国民年金の保険料の納付率。「沖縄」と「島根」で20%以上の差
国民年金の保険料を払っていない人が2割以上いる
厚労省が、国民年金の保険料の納付状況を公開しています。
令和2年度(2020年度)の最終納付率は「77.2%」でした。
これは前年度よりも0.9%上がっています。
最終納付率というのは、2年間の納付期限が切れる2018年度分の国民年金の保険料が納められた割合を指します。
つまり、国民年金加入者の2割以上が、期限までに保険料を払わずに、未納となってしまったのです。
年齢が進むにつれて払う人が増える
保険料の納付率は、加入者の年齢によって大きく異なります。
納付率が一番低いのは「25~29歳」で「68.59%」しかありません。
しかし、年齢が高くなるにつれて、納付率が上がっていきます。
もっとも納付率が高い「55~59歳」になると、「84.12%」に達します。
つまり、若いうちは「年金は払っても無駄になるから」と思って払わない人が多いのですが、年金を受け取れる年齢が近くなってくると納付する人が増えるのでしょう。
国民年金は20歳から60歳までの40年間、保険料を支払います。
しかし、保険料を払った期間が10年に足りないと、年金がもらえません。
逆に言えば、それまでずっと保険料を払っていなくても、50歳からの10年間、保険料を納付すれば、年金を受け取ることができます。
そのため、50代になると保険料の納付率が上がるのでしょう。
ただし、保険料の納付期間が短いと、それに応じて、受け取れる年金も少なくなることも覚えておきましょう。
対称的な「島根」と「沖縄」
もう一つ、国民年金の保険料の納付率は、都道府県によって大きく異なります。
納付率の全国平均は「77.16%」です。
しかし、一番納付率が高い「島根県」では「87.86%」と、10%も高くなっています。
一方、一番納付率が低い「沖縄県」では「66.74%」で、全国平均よりも10%も低くなっています。
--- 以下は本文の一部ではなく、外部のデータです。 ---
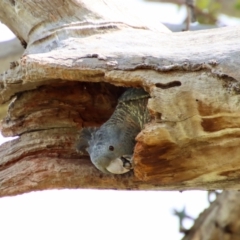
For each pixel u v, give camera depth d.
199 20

つまり、島根県と沖縄県では、納付率に20%以上の差があります。
納付率が高い県
- 島根県 87.86%
- 新潟県 87.51%
- 富山県 86.27%
納付率が低い県
- 沖縄県 66.74%
- 大阪府 70.60%
- 東京都 73.39%
実は「未納」の人は少ない
公的年金加入者の多くは、サラリーマンで厚生年金に入っているので、年金保険料は給与から天引されます。
つまり、未納をしたくてもできません。
多くの社会人は、自分が年金の保険料を納めているという意識もないままに、100%に近い割合で、年金保険料を納付しているのです。
年金保険料を「未納」にできるのは、保険料を自分の手で払っている「国民年金」に入っている学生や自営業に限られています。
ときどき「国民年金の保険料を払っていない人が20%以上もいるのだから、自分も払わなくて良い」という人がいますが、実は「未納」している人は、ごく一部なのです。
「未納」の仲間は、思っているほど多くありません。
具体的には、公的年金加入者が6,740万人いるなかで、未納者は115万人に過ぎません。
全体からみれば、未納者は「1.7%」でしかありません。
「20%以上の人が未納」というのは幻なのです。
できるだけ払えるときは払い、どうしても払えないときは「免除」などの制度を申請して、「未納」のデメリットを避けてください。